# Work item
Give again, exactly as written, the lines of the records below from the line with "уютных заведениях по" to the line with "り付けたおしゃれなポテトサラダです。セルクル（リング状の型）". Both end lines count; pictures do not.

[Stored records]
---+---
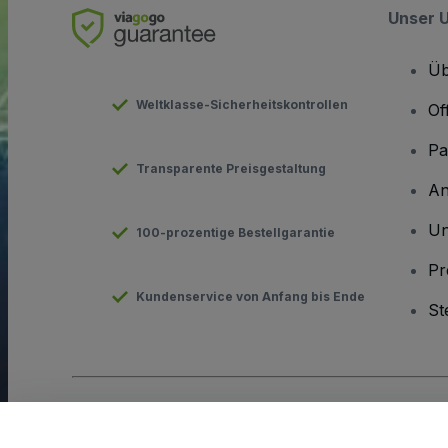
Unser 
Üb
Weltklasse-Sicherheitskontrollen
Of
Pa
Transparente Preisgestaltung
An
Un
100-prozentige Bestellgarantie
Pr
Kundenservice von Anfang bis Ende
St
Urheberrecht © viagogo GmbH 2026
Angaben zum Unterneh
Durch die Nutzung dieser Website akzeptieren Sie die
Allgeme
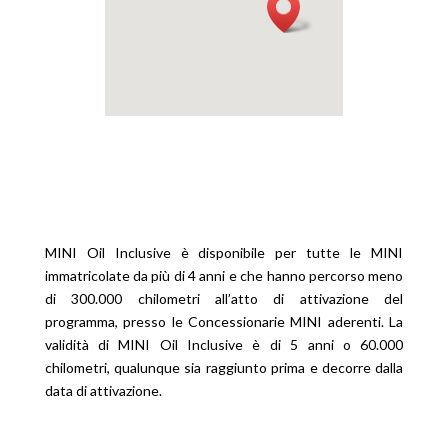
MINI Oil Inclusive è disponibile per tutte le MINI
immatricolate da più di 4 anni e che hanno percorso meno
di 300.000 chilometri all’atto di attivazione del
programma, presso le Concessionarie MINI aderenti. La
validità di MINI Oil Inclusive è di 5 anni o 60.000
chilometri, qualunque sia raggiunto prima e decorre dalla
data di attivazione.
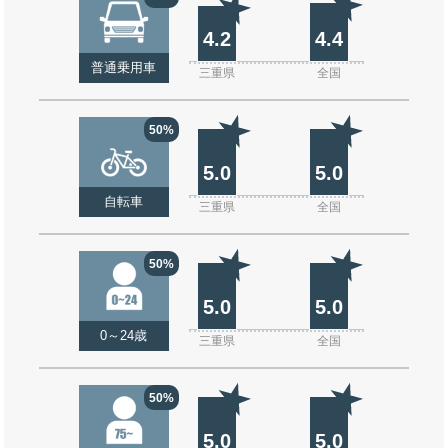
4.2
4.4
普通乗用車
三重県
全国
50%
5.0
5.0
自転車
三重県
全国
50%
5.0
5.0
0～24歳
三重県
全国
50%
5.0
5.0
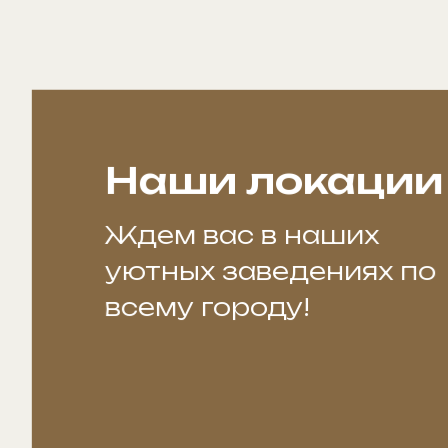
Наши локации
Ждем вас в наших
уютных заведениях по
всему городу!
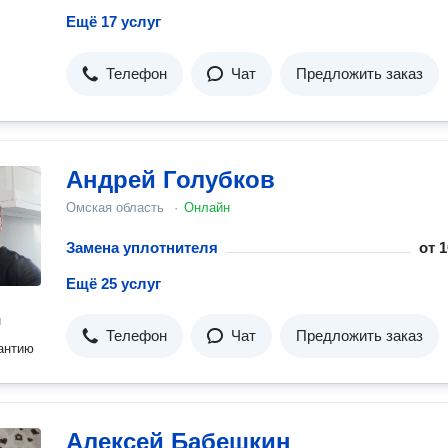
Ещё 17 услуг
Телефон
Чат
Предложить заказ
Андрей Голубков
Омская область
·
Онлайн
Замена уплотнителя
от
1
Ещё 25 услуг
н
Телефон
Чат
Предложить заказ
антию
Алексей Бабешкин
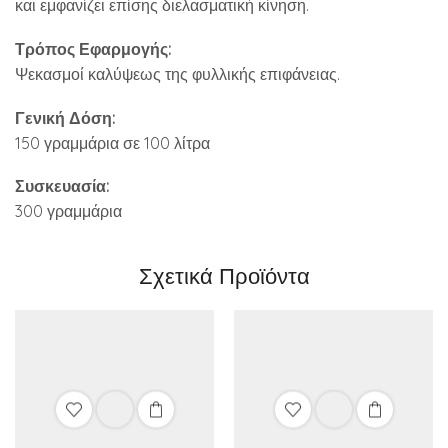
και εμφανίζει επίσης διελασματική κίνηση.
Τρόπος Εφαρμογής:
Ψεκασμοί καλύψεως της φυλλικής επιφάνειας.
Γενική Δόση:
150 γραμμάρια σε 100 λίτρα
Συσκευασία:
300 γραμμάρια
Σχετικά Προϊόντα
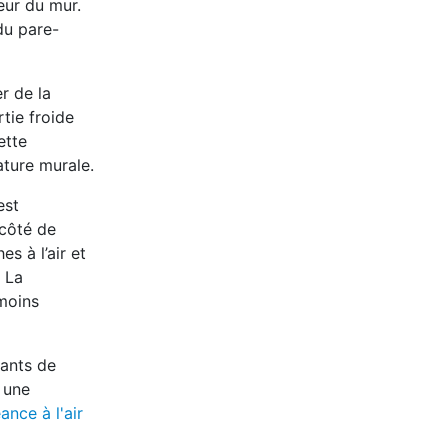
eur du mur.
du pare-
r de la
rtie froide
ette
ature murale.
est
 côté de
s à l’air et
. La
 moins
cants de
 une
ance à l'air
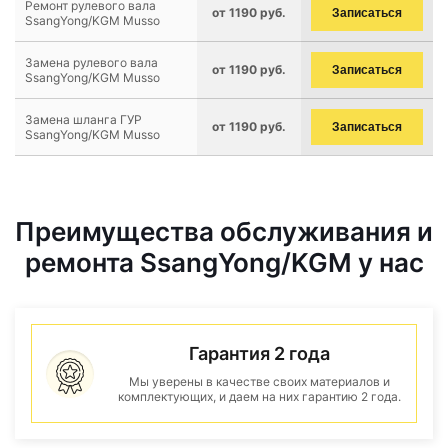
Ремонт рулевого вала
от 1190 руб.
Записаться
SsangYong/KGM Musso
Замена рулевого вала
от 1190 руб.
Записаться
SsangYong/KGM Musso
Замена шланга ГУР
от 1190 руб.
Записаться
SsangYong/KGM Musso
Преимущества обслуживания и
ремонта SsangYong/KGM у нас
Гарантия 2 года
Мы уверены в качестве своих материалов и
комплектующих, и даем на них гарантию 2 года.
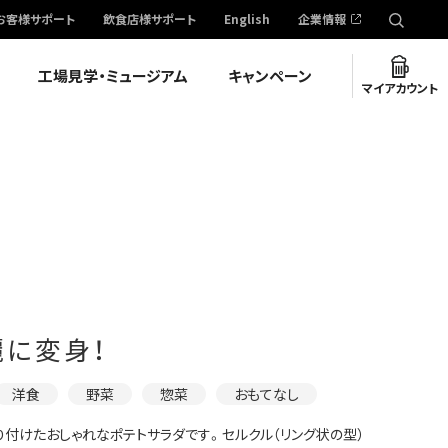
お客様サポート
飲食店様サポート
English
企業情報
工場見学・ミュージアム
キャンペーン
マイアカウント
麗に変身！
洋食
野菜
惣菜
おもてなし
り付けたおしゃれなポテトサラダです。セルクル（リング状の型）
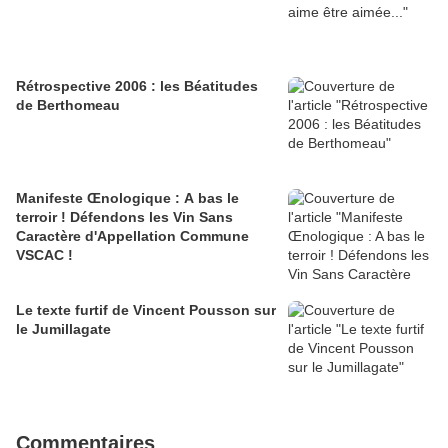
Rétrospective 2006 : les Béatitudes
de Berthomeau
Manifeste Œnologique : A bas le
terroir ! Défendons les Vin Sans
Caractère d'Appellation Commune
VSCAC !
Le texte furtif de Vincent Pousson sur
le Jumillagate
Commentaires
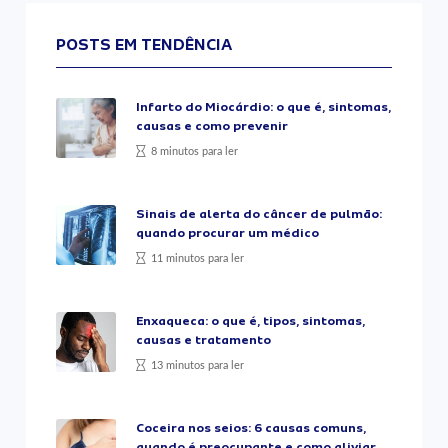
POSTS EM TENDÊNCIA
Infarto do Miocárdio: o que é, sintomas,
causas e como prevenir
8 minutos para ler
Sinais de alerta do câncer de pulmão:
quando procurar um médico
11 minutos para ler
Enxaqueca: o que é, tipos, sintomas,
causas e tratamento
13 minutos para ler
Coceira nos seios: 6 causas comuns,
quando é preocupante e como aliviar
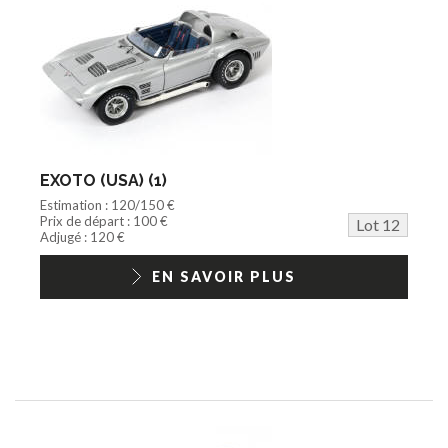
EXOTO (USA) (1)
Estimation : 120/150 €
Prix de départ : 100 €
Lot 12
Adjugé : 120 €
EN SAVOIR PLUS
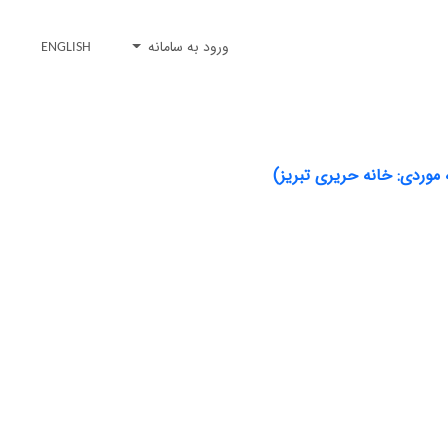
ورود به سامانه
ENGLISH
 موردی: خانه حریری تبریز)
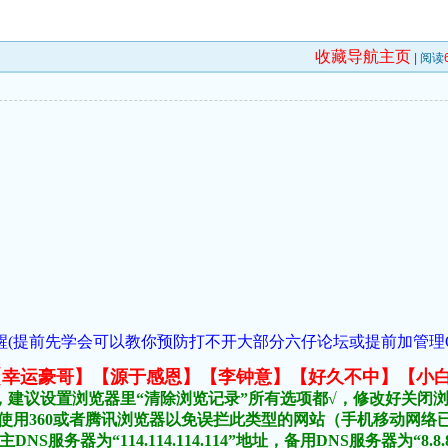
收藏导航主页
| 阅读
(提前先学会可以教你预防打不开大部分六仔论坛或提前加管理QQ:954
元榜:【幸运豪哥】【源于感恩】【李钟意】【好久不中】【小
，建议设置浏览器里“清除浏览记录”所有选项都√，修改好关闭
不要使用360或者腾讯浏览器以免误拦此类型的网站（手机移动网
DNS服务器为“114.114.114.114”地址，备用DNS服务器为“8.8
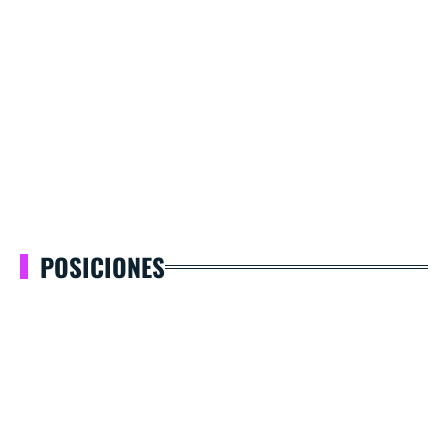
POSICIONES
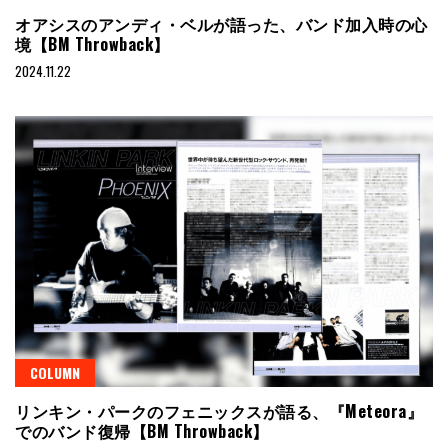
オアシスのアンディ・ベルが語った、バンド加入時の心
境【BM Throwback】
2024.11.22
COLUMN
リンキン・パークのフェニックスが語る、『Meteora』
でのバンド復帰【BM Throwback】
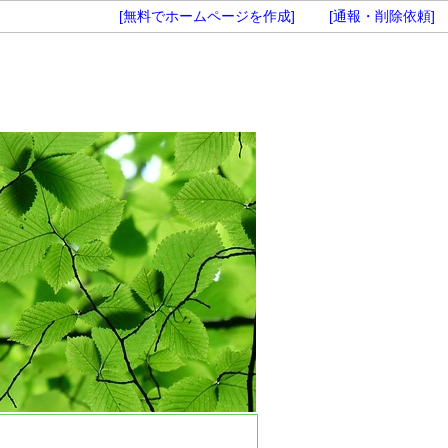
[無料でホームページを作成]
[通報・削除依頼]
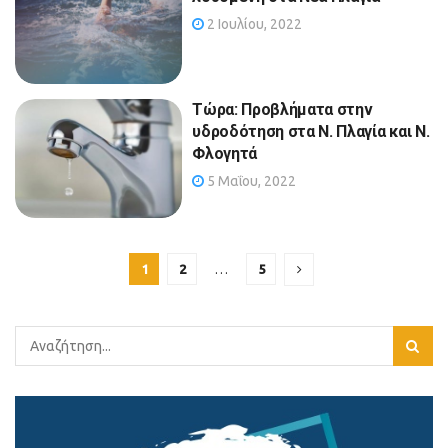
2 Ιουλίου, 2022
Τώρα: Προβλήματα στην
υδροδότηση στα Ν. Πλαγία και Ν.
Φλογητά
5 Μαΐου, 2022
1
2
…
5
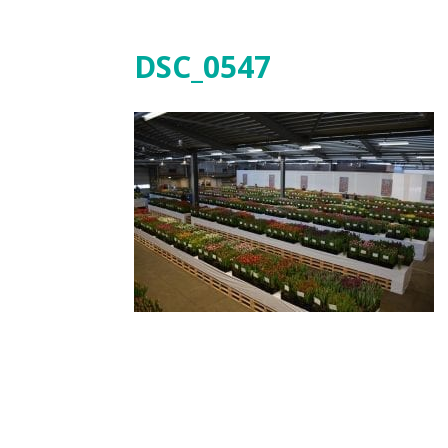
DSC_0547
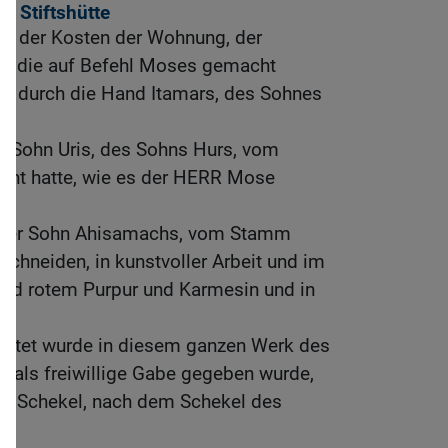
e Stiftshütte
ng der Kosten der Wohnung, der
, die auf Befehl Moses gemacht
ten durch die Hand Itamars, des Sohnes
r Sohn Uris, des Sohns Hurs, vom
cht hatte, wie es der HERR Mose
, der Sohn Ahisamachs, vom Stamm
schneiden, in kunstvoller Arbeit und im
nd rotem Purpur und Karmesin und in
beitet wurde in diesem ganzen Werk des
s als freiwillige Gabe gegeben wurde,
30 Schekel, nach dem Schekel des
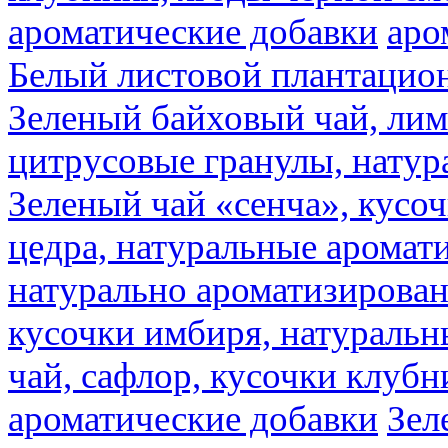
ароматические добавки
аро
Белый листовой плантацио
Зеленый байховый чай, лимо
цитрусовые гранулы, натур
Зеленый чай «сенча», кусо
цедра, натуральные аромат
натурально ароматизирова
кусочки имбиря, натуральн
чай, сафлор, кусочки клубн
ароматические добавки
Зел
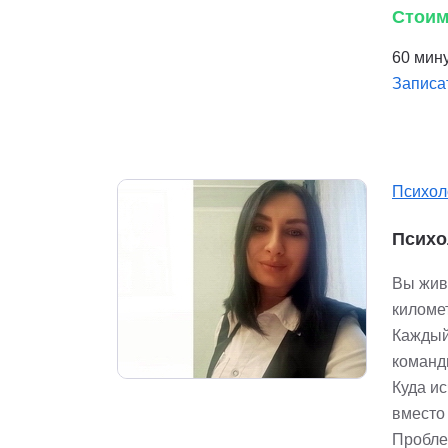
Стоим
60 мину
Записа
Психол
Психо
Вы жив
киломе
Каждый
команды
Куда ис
вместо
Пробле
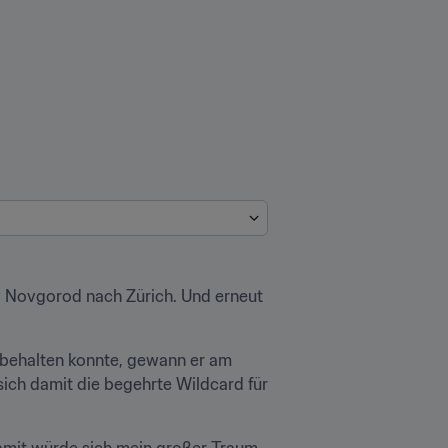
y Novgorod nach Zürich. Und erneut 
behalten konnte, gewann er am 
ich damit die begehrte Wildcard für 
Damit würde sich mein großer Traum 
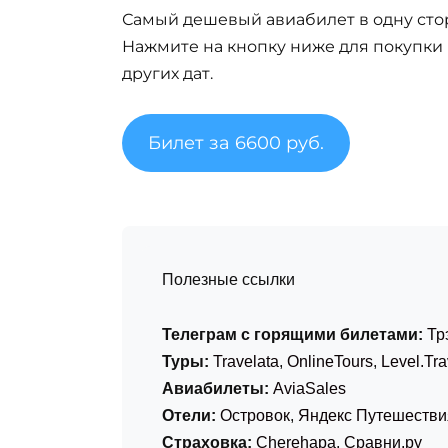
Самый дешевый авиабилет в одну сто
Нажмите на кнопку ниже для покупки
других дат.
Билет за 6600 руб.
Полезные ссылки
Телеграм с горящими билетами:
Тр
Туры:
Travelata
,
OnlineTours
,
Level.Tra
Авиабилеты:
AviaSales
Отели:
Островок
,
Яндекс Путешестви
Страховка:
Cherehapa
,
Сравни.ру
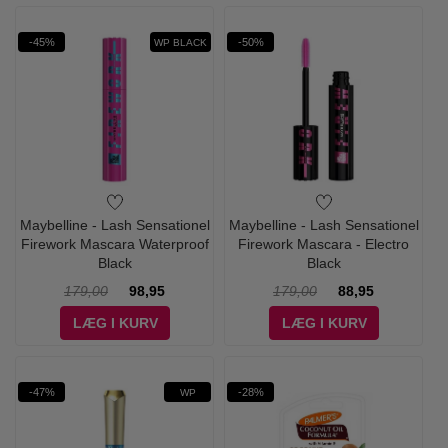
-45%
-50%
WP BLACK
Maybelline - Lash Sensationel
Maybelline - Lash Sensationel
Firework Mascara Waterproof
Firework Mascara - Electro
Black
Black
179,00
98,95
179,00
88,95
LÆG I KURV
LÆG I KURV
-47%
-28%
WP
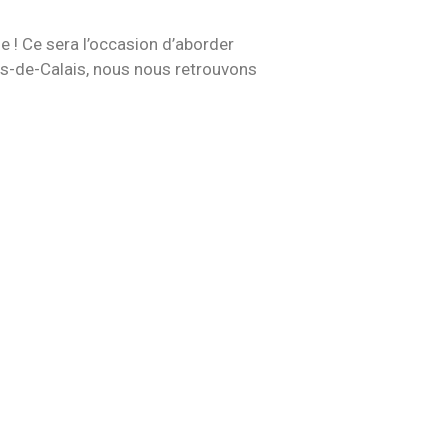
e ! Ce sera l’occasion d’aborder
 Pas-de-Calais, nous nous retrouvons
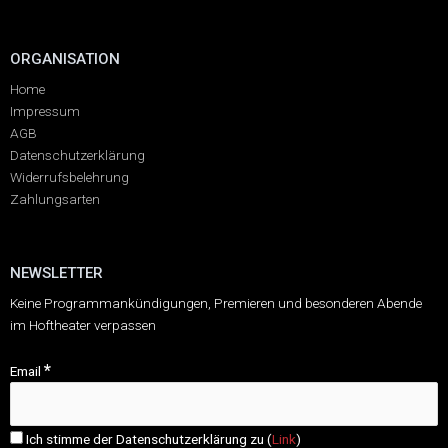
ORGANISATION
Home
Impressum
AGB
Datenschutzerklärung
Widerrufsbelehrung
Zahlungsarten
NEWSLETTER
Keine Programmankündigungen, Premieren und besonderen Abende
im Hoftheater verpassen
*
Email
Ich stimme der Datenschutzerklärung zu (
Link
)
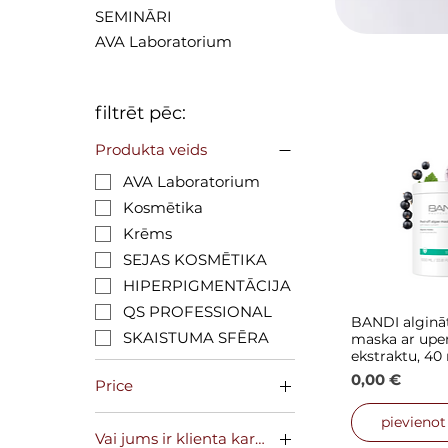
SEMINĀRI
AVA Laboratorium
filtrēt pēc:
Produkta veids
AVA Laboratorium
Kosmētika
Krēms
SEJAS KOSMĒTIKA
HIPERPIGMENTĀCIJA
QS PROFESSIONAL
BANDI algināt
Ātrais
SKAISTUMA SFĒRA
maska ar upe
ekstraktu, 40
Cena
0,00 €
Price
pievieno
Vai jums ir klienta karte?
0 €
46 €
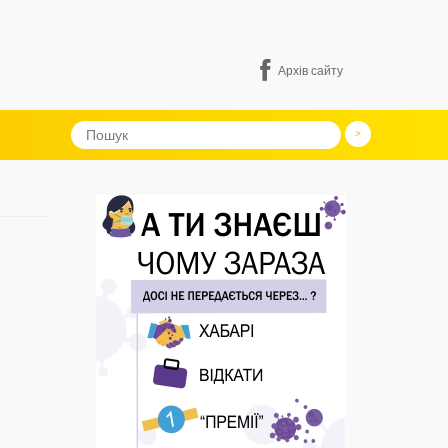
Архів сайту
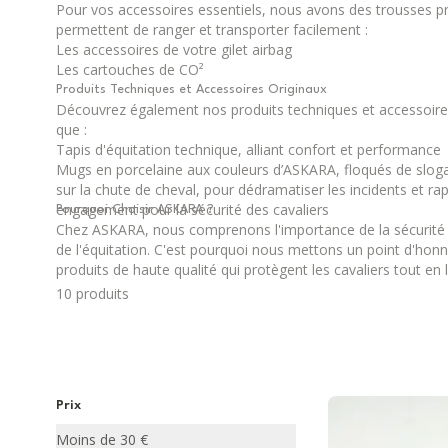
Pour vos accessoires essentiels, nous avons des trousses pr
permettent de ranger et transporter facilement :
Les accessoires de votre gilet airbag
Les cartouches de CO²
Produits Techniques et Accessoires Originaux
Découvrez également nos produits techniques et accessoires
que :
Tapis d'équitation technique, alliant confort et performance
Mugs en porcelaine aux couleurs d’ASKARA, floqués de slog
sur la chute de cheval, pour dédramatiser les incidents et ra
engagement pour la sécurité des cavaliers
Pourquoi Choisir ASKARA ?
Chez ASKARA, nous comprenons l'importance de la sécurité 
de l'équitation. C'est pourquoi nous mettons un point d'honne
produits de haute qualité qui protègent les cavaliers tout en
pratiquer leur passion avec style et sérénité. Explorez notre 
10
produit
s
Sportswear et équipez-vous dès aujourd'hui avec des produit
esthétiques.
Prix
Moins de 30 €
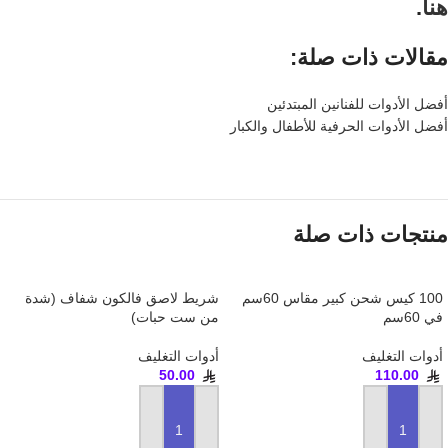
هنا
.
مقالات ذات صلة:
أفضل الأدوات للفنانين المبتدئين
أفضل الأدوات الحرفية للأطفال والكبار
منتجات ذات صلة
100 كيس شحن كبير مقاس 60سم
شريط لاصق فالكون شفاف (شدة
في 60سم
من ست حبات)
أدوات التغليف
أدوات التغليف
50.00
110.00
---+---
# Result of the exercise
уютных заведениях по
всему городу!
Ещё 17 услуг
Телефон
Чат
Предложить заказ
Андрей Голубков
Омская область
·
Онлайн
Замена уплотнителя
от
1
Ещё 25 услуг
н
Телефон
Чат
Предложить заказ
антию
Алексей Бабешкин
και εμφανίζει επίσης διελασματική κίνηση.
Τρόπος Εφαρμογής:
Ψεκασμοί καλύψεως της φυλλικής επιφάνειας.
Γενική Δόση:
150 γραμμάρια σε 100 λίτρα
Συσκευασία:
300 γραμμάρια
Σχετικά Προϊόντα
eur du mur.
du pare-
r de la
rtie froide
ette
ature murale.
est
 côté de
s à l’air et
. La
 moins
cants de
 une
ance à l'air
Ремонт рулевого вала
от 1190 руб.
Записаться
SsangYong/KGM Musso
Замена рулевого вала
от 1190 руб.
Записаться
SsangYong/KGM Musso
Замена шланга ГУР
от 1190 руб.
Записаться
SsangYong/KGM Musso
Преимущества обслуживания и
ремонта SsangYong/KGM у нас
Гарантия 2 года
Мы уверены в качестве своих материалов и
комплектующих, и даем на них гарантию 2 года.
お客様サポート
飲食店様サポート
English
企業情報
工場見学・ミュージアム
キャンペーン
マイアカウント
麗に変身！
洋食
野菜
惣菜
おもてなし
り付けたおしゃれなポテトサラダです。セルクル（リング状の型）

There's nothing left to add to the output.